▶ _Task description_
Check every line of the data and copy the ones where "thyroid" appears.

== Dataset records

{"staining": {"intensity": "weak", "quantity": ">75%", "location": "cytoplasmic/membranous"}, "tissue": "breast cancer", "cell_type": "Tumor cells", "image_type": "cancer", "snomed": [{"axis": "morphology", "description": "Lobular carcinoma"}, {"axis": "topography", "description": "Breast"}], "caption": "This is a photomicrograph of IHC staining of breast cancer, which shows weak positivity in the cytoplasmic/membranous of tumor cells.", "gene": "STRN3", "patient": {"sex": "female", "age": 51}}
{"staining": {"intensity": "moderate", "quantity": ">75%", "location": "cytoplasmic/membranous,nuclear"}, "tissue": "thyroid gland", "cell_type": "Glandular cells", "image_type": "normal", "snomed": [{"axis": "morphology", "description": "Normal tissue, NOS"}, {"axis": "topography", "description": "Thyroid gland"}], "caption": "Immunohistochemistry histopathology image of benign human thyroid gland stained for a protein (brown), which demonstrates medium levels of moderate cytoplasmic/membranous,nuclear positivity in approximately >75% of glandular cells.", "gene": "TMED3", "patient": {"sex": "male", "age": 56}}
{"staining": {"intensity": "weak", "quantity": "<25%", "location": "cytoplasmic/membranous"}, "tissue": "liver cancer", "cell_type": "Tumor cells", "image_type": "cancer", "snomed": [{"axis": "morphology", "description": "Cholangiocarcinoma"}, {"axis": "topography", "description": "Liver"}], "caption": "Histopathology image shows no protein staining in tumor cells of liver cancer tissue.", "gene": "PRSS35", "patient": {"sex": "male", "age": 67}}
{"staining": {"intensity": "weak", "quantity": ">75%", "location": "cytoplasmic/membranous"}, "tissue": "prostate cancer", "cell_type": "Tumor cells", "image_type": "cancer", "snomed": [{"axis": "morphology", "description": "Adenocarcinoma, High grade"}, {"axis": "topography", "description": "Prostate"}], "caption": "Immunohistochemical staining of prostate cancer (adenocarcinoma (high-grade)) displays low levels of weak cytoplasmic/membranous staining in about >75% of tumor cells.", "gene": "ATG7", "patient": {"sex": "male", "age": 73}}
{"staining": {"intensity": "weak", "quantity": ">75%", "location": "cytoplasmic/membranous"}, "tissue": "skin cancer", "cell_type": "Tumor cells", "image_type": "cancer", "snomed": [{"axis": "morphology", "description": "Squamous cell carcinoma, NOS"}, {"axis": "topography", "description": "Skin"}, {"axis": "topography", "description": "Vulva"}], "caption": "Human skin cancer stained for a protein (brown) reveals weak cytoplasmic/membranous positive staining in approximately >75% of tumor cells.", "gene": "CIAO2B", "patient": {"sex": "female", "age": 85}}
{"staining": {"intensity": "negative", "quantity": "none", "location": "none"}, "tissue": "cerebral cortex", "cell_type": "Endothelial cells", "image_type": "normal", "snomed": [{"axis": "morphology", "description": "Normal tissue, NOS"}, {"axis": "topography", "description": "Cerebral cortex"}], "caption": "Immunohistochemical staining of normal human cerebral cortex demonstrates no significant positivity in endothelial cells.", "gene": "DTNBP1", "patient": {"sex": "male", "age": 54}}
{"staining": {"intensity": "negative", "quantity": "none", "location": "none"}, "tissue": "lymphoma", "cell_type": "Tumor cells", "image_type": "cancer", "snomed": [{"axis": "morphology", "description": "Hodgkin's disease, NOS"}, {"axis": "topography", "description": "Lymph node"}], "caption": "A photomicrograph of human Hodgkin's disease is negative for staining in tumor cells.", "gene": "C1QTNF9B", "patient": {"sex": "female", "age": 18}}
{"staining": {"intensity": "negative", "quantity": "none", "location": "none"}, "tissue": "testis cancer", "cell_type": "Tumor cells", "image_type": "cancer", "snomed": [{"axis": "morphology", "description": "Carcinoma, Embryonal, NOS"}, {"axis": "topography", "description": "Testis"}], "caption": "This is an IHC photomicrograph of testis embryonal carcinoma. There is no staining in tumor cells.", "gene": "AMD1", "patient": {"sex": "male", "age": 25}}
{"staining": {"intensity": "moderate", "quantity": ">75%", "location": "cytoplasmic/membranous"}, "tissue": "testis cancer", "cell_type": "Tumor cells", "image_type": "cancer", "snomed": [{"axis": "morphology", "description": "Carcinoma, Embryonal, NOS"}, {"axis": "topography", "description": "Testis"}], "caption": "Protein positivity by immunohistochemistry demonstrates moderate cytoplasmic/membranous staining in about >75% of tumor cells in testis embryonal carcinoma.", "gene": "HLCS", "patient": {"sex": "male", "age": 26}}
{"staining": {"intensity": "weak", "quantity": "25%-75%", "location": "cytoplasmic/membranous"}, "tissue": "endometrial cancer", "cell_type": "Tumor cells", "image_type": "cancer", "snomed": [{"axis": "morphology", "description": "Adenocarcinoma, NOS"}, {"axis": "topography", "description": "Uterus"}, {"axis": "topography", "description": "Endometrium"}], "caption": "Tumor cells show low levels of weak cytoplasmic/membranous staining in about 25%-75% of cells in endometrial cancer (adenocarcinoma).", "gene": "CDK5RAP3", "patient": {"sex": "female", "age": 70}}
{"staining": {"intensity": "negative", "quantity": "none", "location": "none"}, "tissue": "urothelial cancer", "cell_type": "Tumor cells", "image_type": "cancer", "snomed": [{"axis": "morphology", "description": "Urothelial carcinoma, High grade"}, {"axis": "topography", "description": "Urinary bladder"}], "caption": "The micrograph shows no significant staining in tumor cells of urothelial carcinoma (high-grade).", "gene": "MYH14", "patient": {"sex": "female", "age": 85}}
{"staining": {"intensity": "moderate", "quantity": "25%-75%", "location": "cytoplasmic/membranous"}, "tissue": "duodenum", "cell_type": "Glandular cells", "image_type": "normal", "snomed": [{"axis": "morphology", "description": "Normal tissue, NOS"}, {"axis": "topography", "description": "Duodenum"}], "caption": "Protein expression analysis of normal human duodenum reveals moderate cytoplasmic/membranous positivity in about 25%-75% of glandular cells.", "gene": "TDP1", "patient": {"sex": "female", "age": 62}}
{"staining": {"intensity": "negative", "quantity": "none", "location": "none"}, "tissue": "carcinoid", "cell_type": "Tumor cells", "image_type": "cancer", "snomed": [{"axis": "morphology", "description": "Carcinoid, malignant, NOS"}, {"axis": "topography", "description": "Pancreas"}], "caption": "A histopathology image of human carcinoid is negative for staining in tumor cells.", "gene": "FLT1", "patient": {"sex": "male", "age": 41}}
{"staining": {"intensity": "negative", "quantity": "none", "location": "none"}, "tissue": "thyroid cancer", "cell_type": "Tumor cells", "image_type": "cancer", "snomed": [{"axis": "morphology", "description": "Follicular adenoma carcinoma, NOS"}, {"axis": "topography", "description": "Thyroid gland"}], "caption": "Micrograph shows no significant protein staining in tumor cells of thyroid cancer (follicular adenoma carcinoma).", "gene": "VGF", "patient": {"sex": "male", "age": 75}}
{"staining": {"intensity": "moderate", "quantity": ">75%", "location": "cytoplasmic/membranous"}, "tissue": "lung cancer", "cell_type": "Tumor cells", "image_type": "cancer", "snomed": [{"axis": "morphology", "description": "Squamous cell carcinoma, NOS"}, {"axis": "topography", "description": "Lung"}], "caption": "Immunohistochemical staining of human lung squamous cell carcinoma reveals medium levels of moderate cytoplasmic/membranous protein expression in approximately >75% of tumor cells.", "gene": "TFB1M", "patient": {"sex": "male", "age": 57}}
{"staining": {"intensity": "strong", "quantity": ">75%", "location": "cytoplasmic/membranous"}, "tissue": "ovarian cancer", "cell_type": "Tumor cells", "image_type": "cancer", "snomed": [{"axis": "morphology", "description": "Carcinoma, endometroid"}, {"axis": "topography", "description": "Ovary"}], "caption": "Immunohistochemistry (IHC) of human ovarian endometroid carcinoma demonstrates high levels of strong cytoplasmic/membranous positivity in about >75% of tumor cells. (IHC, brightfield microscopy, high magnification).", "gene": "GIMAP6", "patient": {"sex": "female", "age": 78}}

====

▶ _Written answer_
{"staining": {"intensity": "moderate", "quantity": ">75%", "location": "cytoplasmic/membranous,nuclear"}, "tissue": "thyroid gland", "cell_type": "Glandular cells", "image_type": "normal", "snomed": [{"axis": "morphology", "description": "Normal tissue, NOS"}, {"axis": "topography", "description": "Thyroid gland"}], "caption": "Immunohistochemistry histopathology image of benign human thyroid gland stained for a protein (brown), which demonstrates medium levels of moderate cytoplasmic/membranous,nuclear positivity in approximately >75% of glandular cells.", "gene": "TMED3", "patient": {"sex": "male", "age": 56}}
{"staining": {"intensity": "negative", "quantity": "none", "location": "none"}, "tissue": "thyroid cancer", "cell_type": "Tumor cells", "image_type": "cancer", "snomed": [{"axis": "morphology", "description": "Follicular adenoma carcinoma, NOS"}, {"axis": "topography", "description": "Thyroid gland"}], "caption": "Micrograph shows no significant protein staining in tumor cells of thyroid cancer (follicular adenoma carcinoma).", "gene": "VGF", "patient": {"sex": "male", "age": 75}}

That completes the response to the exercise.